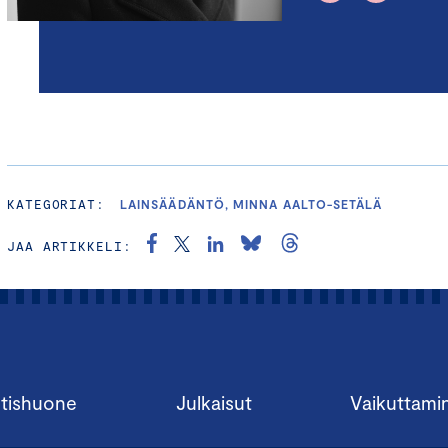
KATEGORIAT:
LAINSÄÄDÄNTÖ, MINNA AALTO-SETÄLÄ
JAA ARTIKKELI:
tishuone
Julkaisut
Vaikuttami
──────────
* **TASK DESCRIPTION**
The entries are to be written out again exactly, without their pictures.

* **REPLY TO THE EXERCISE**
KATEGORIAT:
LAINSÄÄDÄNTÖ, MINNA AALTO-SETÄLÄ
JAA ARTIKKELI:
tishuone
Julkaisut
Vaikuttami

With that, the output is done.